The present invention is related to the field of detecting leaks from small, enclosed volumes and, more particularly, to means and methods for detecting leaks in an integrated circuit package by sealing a micromachined-thermal-convection accelerometer in the integrated circuit package.
Sealed integrated circuit (IC) packages are routinely inspected or testing for leakage. A common test for fine leaks is the helium mass spectrometer test (MIL-STD-883) by which an IC package is stored for a pre-determined period of time (tb) under a pre-determined positive pressure (pw) of helium (He) gas. If there are any leaks, the positive pressure will force the He gas into the “sealed” IC package. Subsequently, the IC package is placed in a He mass spectrometer. If any He gas were forced into the IC package, it will leak out into the He mass spectrometer absent any positive pressure. The He mass spectrometer can generally detect “fine” leakage rates in a range between 10−9 and 10−5 atm-cc/sec.
For “gross” leaks, which by definition are leaks having leakage rates that exceed 10−5 atm-cc/sec, a “bubble test” is common. In conventional “bubble testing”, initially, efforts are made to force a first fluid into any leaks in a “sealed” IC package. Subsequently, the IC package is submerged into a second fluid such as a hot liquid, e.g., fluorocarbon. Leakage from the IC package manifests visually as the first fluid will form gaseous bubbles that out gas from any leaks in the “sealed” IC package.
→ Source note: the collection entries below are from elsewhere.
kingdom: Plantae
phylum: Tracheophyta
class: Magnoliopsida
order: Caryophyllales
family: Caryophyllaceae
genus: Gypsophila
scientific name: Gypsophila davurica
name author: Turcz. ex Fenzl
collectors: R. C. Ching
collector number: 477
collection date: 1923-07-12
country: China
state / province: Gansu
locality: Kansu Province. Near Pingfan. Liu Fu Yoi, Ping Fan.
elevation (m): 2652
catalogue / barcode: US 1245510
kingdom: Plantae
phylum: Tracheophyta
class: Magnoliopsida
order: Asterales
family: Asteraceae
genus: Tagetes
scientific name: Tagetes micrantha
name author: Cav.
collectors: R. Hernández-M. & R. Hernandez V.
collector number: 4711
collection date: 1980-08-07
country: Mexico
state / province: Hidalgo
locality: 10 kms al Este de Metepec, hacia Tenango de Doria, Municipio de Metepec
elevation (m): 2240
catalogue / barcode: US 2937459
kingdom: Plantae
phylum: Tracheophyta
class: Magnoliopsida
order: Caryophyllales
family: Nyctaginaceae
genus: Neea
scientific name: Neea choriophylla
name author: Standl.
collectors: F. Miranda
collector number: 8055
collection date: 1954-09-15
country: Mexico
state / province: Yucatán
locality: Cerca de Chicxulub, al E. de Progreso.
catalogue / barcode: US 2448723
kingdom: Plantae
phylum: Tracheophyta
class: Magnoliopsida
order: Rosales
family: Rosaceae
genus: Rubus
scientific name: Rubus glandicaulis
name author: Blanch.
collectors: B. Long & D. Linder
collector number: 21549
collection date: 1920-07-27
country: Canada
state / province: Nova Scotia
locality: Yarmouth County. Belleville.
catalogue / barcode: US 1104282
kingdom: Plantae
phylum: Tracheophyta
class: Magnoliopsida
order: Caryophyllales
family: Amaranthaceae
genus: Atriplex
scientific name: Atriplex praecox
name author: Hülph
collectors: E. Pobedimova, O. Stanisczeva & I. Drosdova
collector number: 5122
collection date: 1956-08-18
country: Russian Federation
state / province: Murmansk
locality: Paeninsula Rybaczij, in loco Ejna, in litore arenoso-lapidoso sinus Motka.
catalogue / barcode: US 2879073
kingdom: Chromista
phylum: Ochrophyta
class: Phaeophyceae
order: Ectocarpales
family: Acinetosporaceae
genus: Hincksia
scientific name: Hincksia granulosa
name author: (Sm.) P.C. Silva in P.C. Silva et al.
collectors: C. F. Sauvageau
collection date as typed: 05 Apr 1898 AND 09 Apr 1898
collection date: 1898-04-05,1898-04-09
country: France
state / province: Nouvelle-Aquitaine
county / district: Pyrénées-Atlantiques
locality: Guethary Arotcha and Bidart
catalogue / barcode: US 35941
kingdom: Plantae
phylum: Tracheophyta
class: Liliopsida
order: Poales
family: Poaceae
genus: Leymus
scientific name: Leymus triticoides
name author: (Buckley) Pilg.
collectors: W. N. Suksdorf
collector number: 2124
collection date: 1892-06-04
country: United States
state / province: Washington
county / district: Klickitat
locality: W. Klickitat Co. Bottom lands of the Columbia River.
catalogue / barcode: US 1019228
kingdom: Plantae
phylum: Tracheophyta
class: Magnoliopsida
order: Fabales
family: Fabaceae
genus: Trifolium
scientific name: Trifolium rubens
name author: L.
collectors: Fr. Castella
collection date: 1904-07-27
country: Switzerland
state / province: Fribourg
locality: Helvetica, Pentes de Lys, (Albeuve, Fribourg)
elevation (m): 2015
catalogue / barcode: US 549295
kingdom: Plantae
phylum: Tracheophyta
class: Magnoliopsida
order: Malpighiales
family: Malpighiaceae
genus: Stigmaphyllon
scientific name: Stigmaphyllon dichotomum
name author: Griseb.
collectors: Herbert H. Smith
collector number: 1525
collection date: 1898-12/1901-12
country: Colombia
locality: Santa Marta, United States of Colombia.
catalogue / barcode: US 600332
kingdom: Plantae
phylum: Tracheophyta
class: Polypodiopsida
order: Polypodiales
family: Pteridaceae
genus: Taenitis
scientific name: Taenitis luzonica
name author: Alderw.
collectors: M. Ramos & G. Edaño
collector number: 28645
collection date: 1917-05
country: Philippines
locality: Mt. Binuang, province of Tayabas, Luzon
Alternatively, for “gross” leaks, a residual gas analysis can be performed on the IC package. However, such analyses are destructive and not favored.
Although the above techniques known to the art have their applications, they are unsuitable for testing for leaks or for the leakage rate of an enclosed volume that is smaller than approximately 0.1 cc. Accordingly, it would be desirable to provide means and methods for detecting leaks and/or a leakage rate of an enclosed volume of an IC package that is smaller than approximately 0.1 cc.